Stated goal A:
In the text on Jay Whalen's severance agreement, change "Severance Compensation" to "Severance Pay" and write out the passage from "The Agreement also" to "during the Severance Period." with that change.
Stated goal B:
Shorten the paragraph of the Whalen severance text that begins "On April 1, 2019" while keeping its main facts.
Stated goal C:
Pick up the text on Jay Whalen's severance agreement after its final sentence and keep writing.

Page:
►

In connection with his appointment, Mr. Whalen has entered into our standard change in control agreement, which has previously been described in our proxy statement for our 2018 annual meeting of stockholders.

In connection with his promotion, Mr. Whalen will also receive an additional equity grant.

(e)    On April 1, 2019, Commvault Systems, Inc. (the “Company”) entered into an Executive Retention and Severance Agreement (the “Agreement”) with Jay Whalen. The Agreement provides that upon a Qualifying Termination, (a) all stock options and stock appreciation rights held by Mr. Whalen shall become immediately vested and exercisable to the extent such grants would have become vested and exercisable had Mr. Whalen remained employed with the Company through the end of the Severance Period, and shall expire at the same time such grants would have expired had Mr. Whalen remained employed through the end of the Severance Period; and (b) all other equity or equity-based awards granted to Mr. Whalen shall immediately become vested and non-forfeitable to the extent such awards would have become vested and non-forfeitable had Mr. Whalen remained employed with the Company through the end of the Severance Period.

The Agreement also provides that upon a Qualifying Termination, Mr. Whalen shall be entitled to receive his Severance Compensation payable in accordance with the Company’s normal payroll practices during the Severance Period.

◄

Material:
►

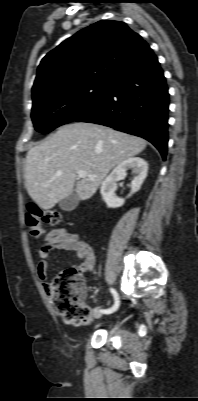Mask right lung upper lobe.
I'll list each match as a JSON object with an SVG mask.
<instances>
[{"mask_svg": "<svg viewBox=\"0 0 198 401\" xmlns=\"http://www.w3.org/2000/svg\"><path fill=\"white\" fill-rule=\"evenodd\" d=\"M150 50L125 23L101 20L63 41L41 61L33 100L86 82H109Z\"/></svg>", "mask_w": 198, "mask_h": 401, "instance_id": "right-lung-upper-lobe-1", "label": "right lung upper lobe"}]
</instances>
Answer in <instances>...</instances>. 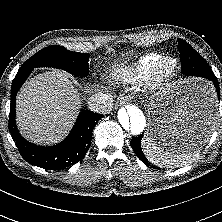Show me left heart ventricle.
Returning <instances> with one entry per match:
<instances>
[{
	"instance_id": "1",
	"label": "left heart ventricle",
	"mask_w": 222,
	"mask_h": 222,
	"mask_svg": "<svg viewBox=\"0 0 222 222\" xmlns=\"http://www.w3.org/2000/svg\"><path fill=\"white\" fill-rule=\"evenodd\" d=\"M169 67V65H166V68H168Z\"/></svg>"
}]
</instances>
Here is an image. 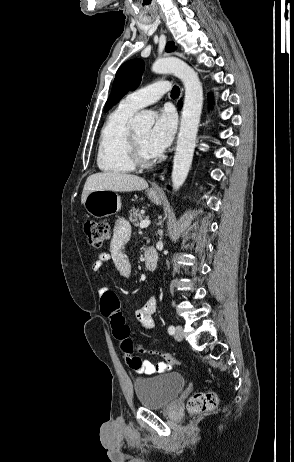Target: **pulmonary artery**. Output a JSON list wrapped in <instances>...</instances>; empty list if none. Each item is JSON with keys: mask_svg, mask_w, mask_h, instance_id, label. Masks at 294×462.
Returning a JSON list of instances; mask_svg holds the SVG:
<instances>
[{"mask_svg": "<svg viewBox=\"0 0 294 462\" xmlns=\"http://www.w3.org/2000/svg\"><path fill=\"white\" fill-rule=\"evenodd\" d=\"M169 90V83L160 80L128 94L121 103L126 107L138 110L155 103Z\"/></svg>", "mask_w": 294, "mask_h": 462, "instance_id": "obj_1", "label": "pulmonary artery"}]
</instances>
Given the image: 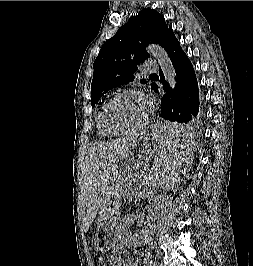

◄

Expected answer A:
The Agreement also provides that upon a Qualifying Termination, Mr. Whalen shall be entitled to receive his Severance Pay payable in accordance with the Company’s normal payroll practices during the Severance Period.

Expected answer B:
On April 1, 2019, Commvault Systems, Inc. entered into an Executive Retention and Severance Agreement with Jay Whalen. Upon a Qualifying Termination, his stock options and stock appreciation rights become vested and exercisable as if he had stayed employed through the end of the Severance Period, and they expire when they would have expired in that case. All of his other equity or equity-based awards become vested and non-forfeitable to the same extent.

Expected answer C:
The Agreement provides that, during his term of employment with the Company and for a period of one year following any termination of employment with us, Mr. Whalen may not participate, directly or indirectly, will not directly or indirectly without the prior written consent of the Board: (a) engage in, or have any interest in, or manage or operate any person, firm, corporation, partnership or business that engages in any business which then competes with any business of the Company or any subsidiary anywhere in the world (other than beneficial ownership of up to 5% of the outstanding voting stock of a publicly traded company); (b) induce any employee of the Company or its subsidiaries to terminate such employment or to become employed by any competitor; or (c) contact, induce or attempt to induce any customer or potential customer (of which Mr. Whalen had actual knowledge) to purchase products or services from any entity other than the Company, or to cease being a customer of the Company.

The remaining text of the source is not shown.